Mein erster Start im Jahr 1968

von Bodo Kirtz

In den 1960er Jahren zog es meine Eltern und ihren Nachwuchs häufig an den Wochenenden zum Flugplatz nach Schüren. Der Flugplatz, das war eine große Wiese, im Norden beginnend am Osenberg, wo dieser in den Märchenwald übergeht, puckelig, mit einer gewaltigen Senke in der Mitte und am anderen Ende mit dem bekannten Bruchsteingebäude, der alten Segelflughalle und dem Gebäude in dem sich heute der Fliegerklub Milan befindet. Vor der Flugschule war eine breite Treppe, die weit sichtbar nach unten führte, ins Tal.
Auf dem Flugplatz war Segelflug, aber auch Motorflug, unter anderem mit einem Tiger Moth Doppeldecker. An dem Schulgebäude befand sich am östlichen Ende ein großes C, was schon von weitem anzeigte, dass hier die „Luftaufsicht“ residiert. Für mich als Kind war bemerkenswert, dass im Nachbarraum Eis verkauft wurde.
1968 war ich ein stinkfauler vierzehnjähriger Gymnasiast. Mein Vater Theo hatte immer den Traum zu fliegen. Damit der Junge nicht auf Abwege gerät, 1968 war die Zeit der Hippies und Studentenunruhen, wurde beschlossen, dass der Sohn das Fliegen anfängt.
Vor dem ersten Start müssen Formalitäten erledigt werden und dazu gehört auch der Besuch beim Fliegerarzt. In Meschede war Dr. Hecker, ich hoffe der Name ist richtig, auf der Steinstraße, nahe bei Textilhaus Heide, im Bereich des Gasthof Koch, der zuständige Mediziner.
„So, Du willst also Flieger werden?!“ Ich wurde vermessen und beim Gewicht wurde festgestellt, dass ich bestimmt ein Zusatz-Trimmgewicht benötigte. – Schön war die Zeit.
Er drückte mir eine Nierenschale in die Hand und sagte: „Reinpinkeln“ und „stell Dich nicht so an!“
Recht schnell war das ersehnte Papier in meiner Hand und ich durfte die Bescheinigung bei Günter Hinkel, dem damaligen Geschäftsführer, in seinem Büro beim Rathaus abgeben.

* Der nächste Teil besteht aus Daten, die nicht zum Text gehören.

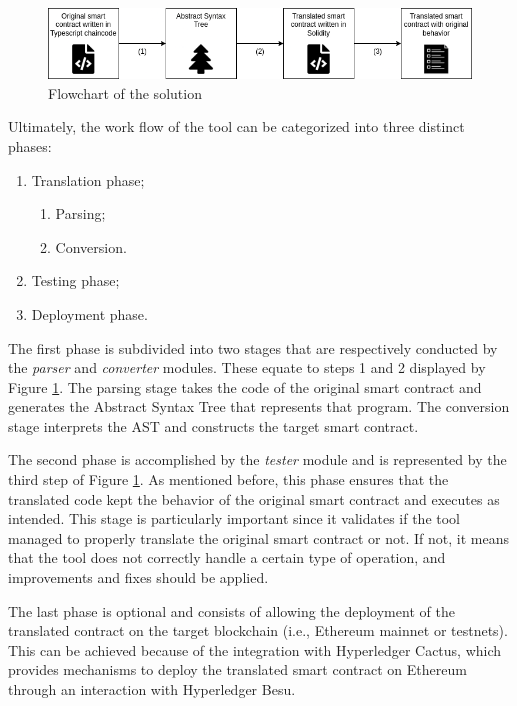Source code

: \documentclass[runningheads]{llncs}
\begin{document}
\begin{figure}
  \vspace{-2mm}
  \includegraphics[width=\linewidth]{flow.png}
  \centering
  \caption{Flowchart of the solution}
  \label{fig:flow}
  \vspace{-2mm}
\end{figure}

Ultimately, the work flow of the tool can be categorized into three distinct phases: 
\begin{enumerate}
    \item Translation phase;
    \begin{enumerate}
        \item Parsing;
        \item Conversion.
    \end{enumerate}
    \item Testing phase;
    \item Deployment phase.
\end{enumerate}

The first phase is subdivided into two stages that are respectively conducted by the \textit{parser} and \textit{converter} modules. These equate to steps 1 and 2 displayed by Figure \ref{fig:flow}. The parsing stage takes the code of the original smart contract and generates the Abstract Syntax Tree that represents that program. The conversion stage interprets the AST and constructs the target smart contract.

The second phase is accomplished by the \textit{tester} module and is represented by the third step of Figure \ref{fig:flow}. As mentioned before, this phase ensures that the translated code kept the behavior of the original smart contract and executes as intended. This stage is particularly important since it validates if the tool managed to properly translate the original smart contract or not. If not, it means that the tool does not correctly handle a certain type of operation, and improvements and fixes should be applied.

The last phase is optional and consists of allowing the deployment of the translated contract on the target blockchain (i.e., Ethereum mainnet or testnets). This can be achieved because of the integration with Hyperledger Cactus, which provides mechanisms to deploy the translated smart contract on Ethereum through an interaction with Hyperledger Besu. 
\end{document}
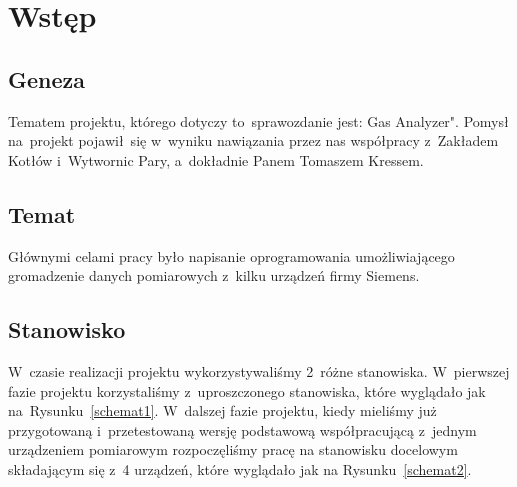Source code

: \section{Wstęp}

\subsection{Geneza}
Tematem projektu, którego dotyczy to~sprawozdanie jest: Gas Analyzer". Pomysł na~projekt pojawił~się w~wyniku nawiązania przez nas współpracy z~Zakładem Kotłów i~Wytwornic Pary, a~dokładnie Panem Tomaszem Kressem.

\subsection{Temat}
Głównymi celami pracy było napisanie oprogramowania umożliwiającego gromadzenie danych pomiarowych z~kilku urządzeń firmy Siemens.

\subsection{Stanowisko}
W~czasie realizacji projektu wykorzystywaliśmy 2~różne stanowiska. W~pierwszej fazie projektu korzystaliśmy z~uproszczonego stanowiska, które wyglądało jak na~Rysunku~\ref{schemat1}. W~dalszej fazie projektu, kiedy mieliśmy już przygotowaną i~przetestowaną wersję podstawową współpracującą z~jednym urządzeniem pomiarowym rozpoczęliśmy pracę na stanowisku docelowym składającym się z~4 urządzeń, które wyglądało jak na Rysunku~\ref{schemat2}.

Am 08.09.1968 beginnt mein Flugbuch mit dem ersten Start in einer KA7 (D-5743) mit Fluglehrer Hugo Malinowski. Am Windenseil geht es in schwindelnde Höhen und nach 3 Minuten ist das Spektakel zu Ende. Holpernd setzt das Flugzeug am Waldrand des Osenberges auf und im abschüssigen Gelände kann die Maschine fast wieder bis zum Start neben dem Feldweg, der von der Straße zum Märchenwald führt, ausrollen.
Kurz zuvor war der erste Bauabschnitt des Verkehrslandeplatzes, mit 650 Meter Asphalt fertig gestellt worden. Die Straße von Enkhausen nach Schüren verlief mitten durch den heutigen Flugplatz und bei jedem Start musste eine Ampelanlage betätigt werden, die es dem Verkehr untersagte, die Straße zwischen Steinbruch und dem Schürener Tal zu benutzen und die Schleppstrecke zu kreuzen.
Fluglehrer Hugo Malinowski betrieb eine Tankstelle in Meschede, ich glaube Shell, im Bereich der heutigen Coventry-Brücke. Später ging er mit seiner Autowerkstatt nach Brilon Thülener Bruch.
Während der Bauphase am Mescheder Platz hatten die Mescheder Segelflieger nach Brilon ausweichen müssen. Horst Kleinsorge, Hubert Urban, Karl Schwermer, Willi Donner, Werner von Rüden, Rolf Hinkel und viele andere gehörten zu meinen Fliegerkameraden.
Neben den Mescheder Fluglehrern Malinowski und Josef Schwefer half auch der Schmallenberger „dicke“ Beckmann, der, zumindest in der Erinnerung, seine 3 Zentner auf die Waage brachte. Ab 1969 kam der Warburger Lehrer Billert als Fluglehrer zum Einsatz.
Am 23.08.1969, knapp ein Jahr nach dem ersten Start, machte ich den ersten 5 Minuten Alleinflug mit der KA7 an der Winde. Ende 1969 wurde der Windenbetrieb eingestellt und 1970 durfte ich im Flugzeugschlepp fast wieder von Vorne beginnen. Im gleichen Jahr noch folgten die F-Schlepp-Berechtigung, die B- und die C-Prüfung und der Umstieg auf die KA8.